Exercise objective: In the entries below, find the lines that contain the word "ELLEN" and copy them.

Dataset entries
╔══

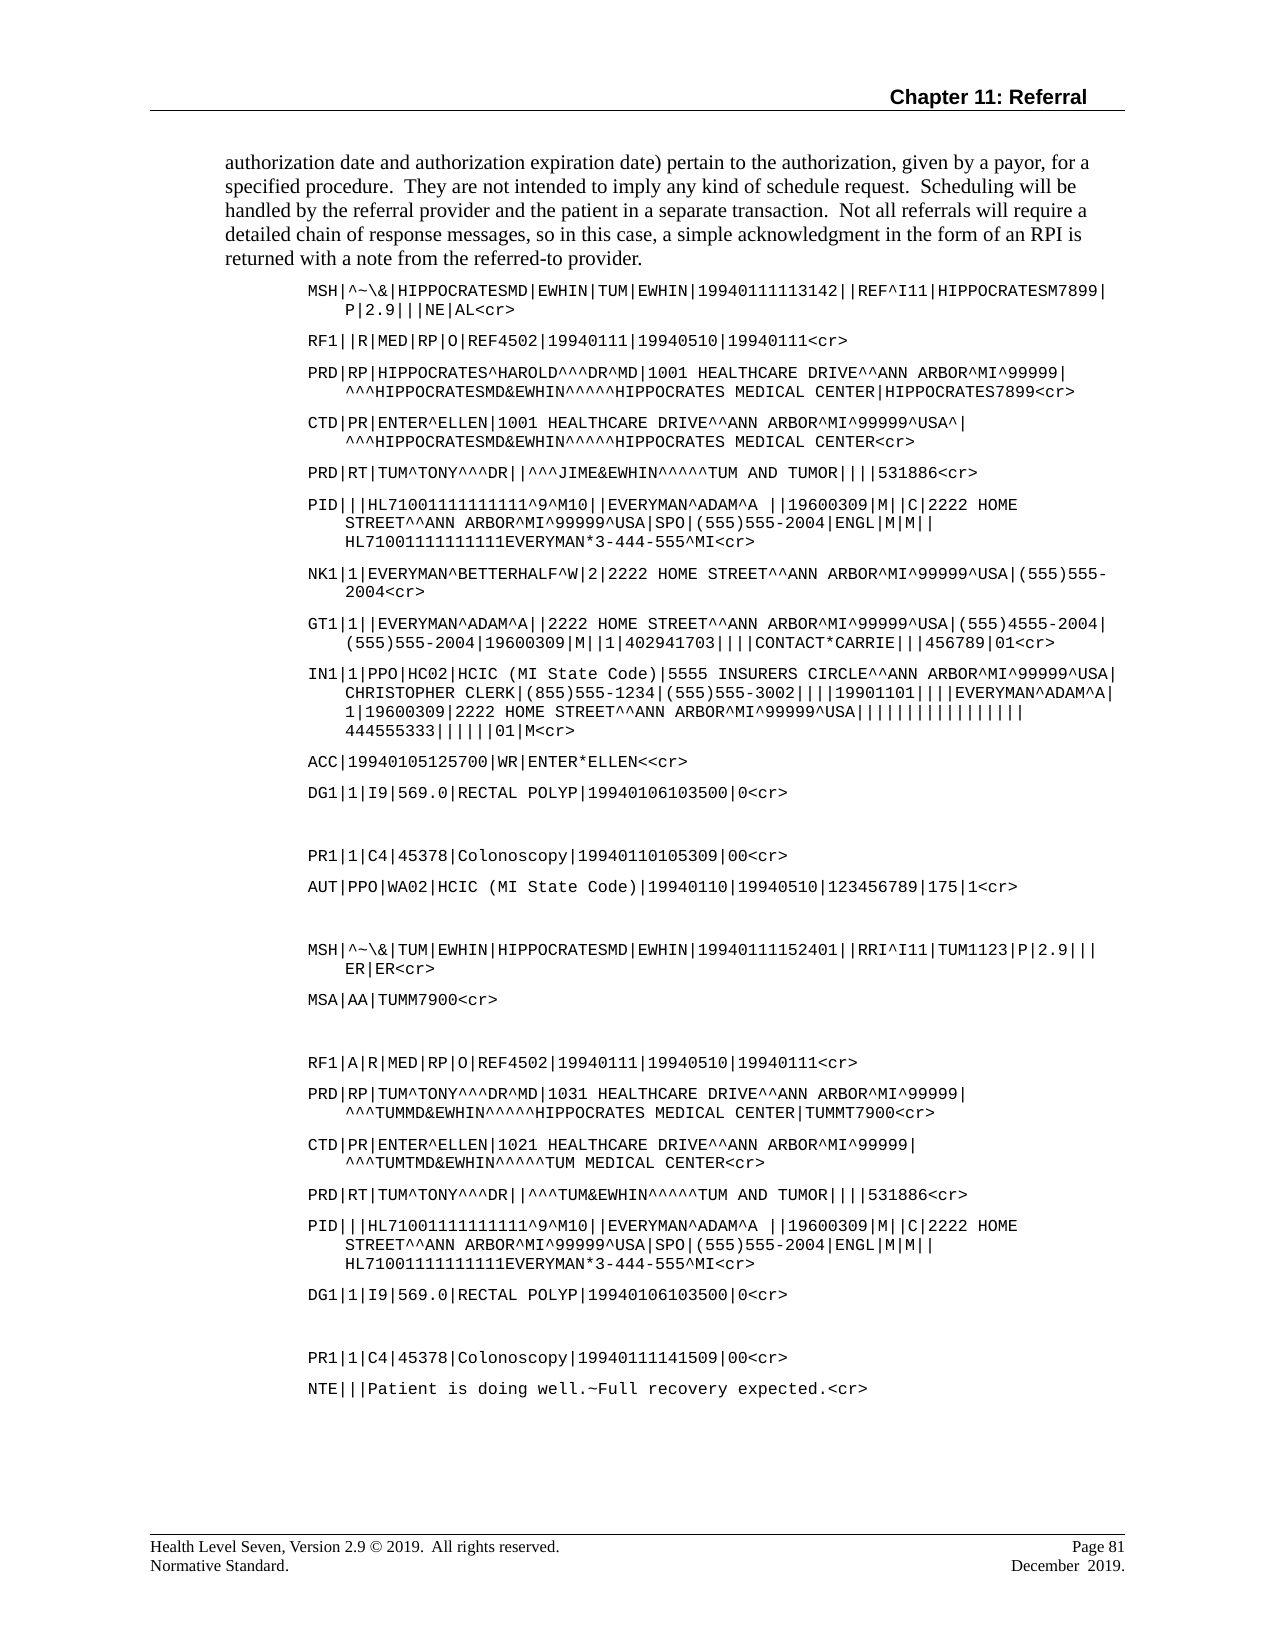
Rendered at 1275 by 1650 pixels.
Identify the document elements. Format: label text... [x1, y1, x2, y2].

text PR1|1|C4|45378|Colonoscopy|19940110105309|00<cr> [308, 848, 1125, 866]
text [225, 150, 1125, 270]
text PRD|RT|TUM^TONY^^^DR||^^^JIME&EWHIN^^^^^TUM AND TUMOR||||531886<cr> [308, 465, 1125, 484]
text IN1|1|PPO|HC02|HCIC (MI State Code)|5555 INSURERS CIRCLE^^ANN ARBOR^MI^99999^USA|CHRISTOPHER CLERK|(855)555-1234|(555)555-3002||||19901101||||EVERYMAN^ADAM^A|1|19600309|2222 HOME STREET^^ANN ARBOR^MI^99999^USA|||||||||||||||||444555333||||||01|M<cr> [308, 666, 1125, 741]
text CTD|PR|ENTER^ELLEN|1001 HEALTHCARE DRIVE^^ANN ARBOR^MI^99999^USA^|^^^HIPPOCRATESMD&EWHIN^^^^^HIPPOCRATES MEDICAL CENTER<cr> [308, 414, 1125, 452]
text AUT|PPO|WA02|HCIC (MI State Code)|19940110|19940510|123456789|175|1<cr> [308, 879, 1125, 898]
text DG1|1|I9|569.0|RECTAL POLYP|19940106103500|0<cr> [308, 1287, 1125, 1306]
text RF1|A|R|MED|RP|O|REF4502|19940111|19940510|19940111<cr> [308, 1054, 1125, 1073]
text CTD|PR|ENTER^ELLEN|1021 HEALTHCARE DRIVE^^ANN ARBOR^MI^99999|^^^TUMTMD&EWHIN^^^^^TUM MEDICAL CENTER<cr> [308, 1136, 1125, 1174]
text PRD|RT|TUM^TONY^^^DR||^^^TUM&EWHIN^^^^^TUM AND TUMOR||||531886<cr> [308, 1186, 1125, 1205]
text NTE|||Patient is doing well.~Full recovery expected.<cr> [308, 1381, 1125, 1400]
text GT1|1||EVERYMAN^ADAM^A||2222 HOME STREET^^ANN ARBOR^MI^99999^USA|(555)4555-2004|(555)555-2004|19600309|M||1|402941703||||CONTACT*CARRIE|||456789|01<cr> [308, 615, 1125, 653]
text RF1||R|MED|RP|O|REF4502|19940111|19940510|19940111<cr> [308, 333, 1125, 352]
text PRD|RP|HIPPOCRATES^HAROLD^^^DR^MD|1001 HEALTHCARE DRIVE^^ANN ARBOR^MI^99999| ^^^HIPPOCRATESMD&EWHIN^^^^^HIPPOCRATES MEDICAL CENTER|HIPPOCRATES7899<cr> [308, 364, 1125, 402]
text PID|||HL71001111111111^9^M10||EVERYMAN^ADAM^A ||19600309|M||C|2222 HOME STREET^^ANN ARBOR^MI^99999^USA|SPO|(555)555-2004|ENGL|M|M||HL71001111111111EVERYMAN*3-444-555^MI<cr> [308, 496, 1125, 553]
text MSH|^~\&|HIPPOCRATESMD|EWHIN|TUM|EWHIN|19940111113142||REF^I11|HIPPOCRATESM7899|P|2.9|||NE|AL<cr> [308, 283, 1125, 321]
text PR1|1|C4|45378|Colonoscopy|19940111141509|00<cr> [308, 1349, 1125, 1368]
text PID|||HL71001111111111^9^M10||EVERYMAN^ADAM^A ||19600309|M||C|2222 HOME STREET^^ANN ARBOR^MI^99999^USA|SPO|(555)555-2004|ENGL|M|M||HL71001111111111EVERYMAN*3-444-555^MI<cr> [308, 1218, 1125, 1274]
text PRD|RP|TUM^TONY^^^DR^MD|1031 HEALTHCARE DRIVE^^ANN ARBOR^MI^99999| ^^^TUMMD&EWHIN^^^^^HIPPOCRATES MEDICAL CENTER|TUMMT7900<cr> [308, 1086, 1125, 1124]
text NK1|1|EVERYMAN^BETTERHALF^W|2|2222 HOME STREET^^ANN ARBOR^MI^99999^USA|(555)555-2004<cr> [308, 565, 1125, 603]
text ACC|19940105125700|WR|ENTER*ELLEN<<cr> [308, 753, 1125, 772]
text DG1|1|I9|569.0|RECTAL POLYP|19940106103500|0<cr> [308, 785, 1125, 804]
text MSH|^~\&|TUM|EWHIN|HIPPOCRATESMD|EWHIN|19940111152401||RRI^I11|TUM1123|P|2.9|||ER|ER<cr> [308, 942, 1125, 979]
text MSA|AA|TUMM7900<cr> [308, 992, 1125, 1011]
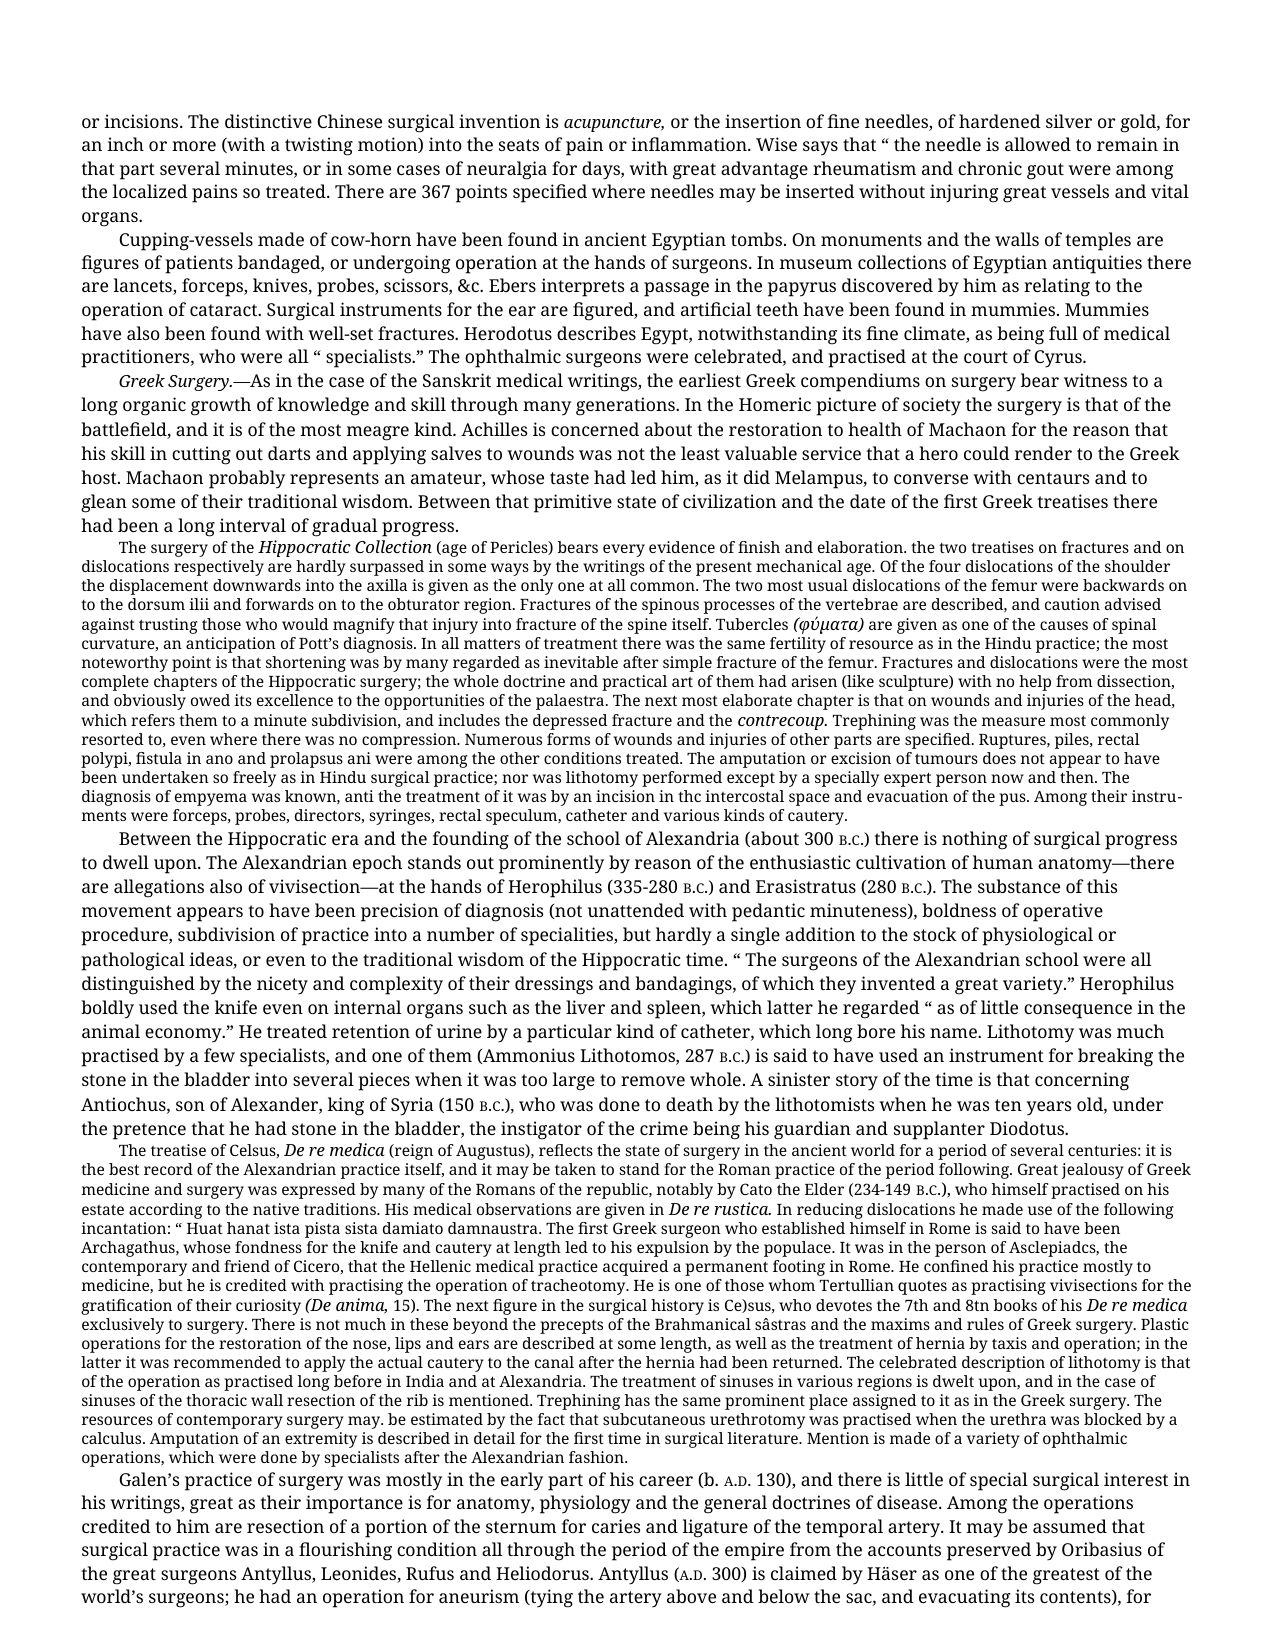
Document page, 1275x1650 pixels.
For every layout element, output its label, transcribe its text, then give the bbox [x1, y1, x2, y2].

╚══

Reply:
text CTD|PR|ENTER^ELLEN|1001 HEALTHCARE DRIVE^^ANN ARBOR^MI^99999^USA^|^^^HIPPOCRATESMD&EWHIN^^^^^HIPPOCRATES MEDICAL CENTER<cr> [308, 414, 1125, 452]
text CTD|PR|ENTER^ELLEN|1021 HEALTHCARE DRIVE^^ANN ARBOR^MI^99999|^^^TUMTMD&EWHIN^^^^^TUM MEDICAL CENTER<cr> [308, 1136, 1125, 1174]
text ACC|19940105125700|WR|ENTER*ELLEN<<cr> [308, 753, 1125, 772]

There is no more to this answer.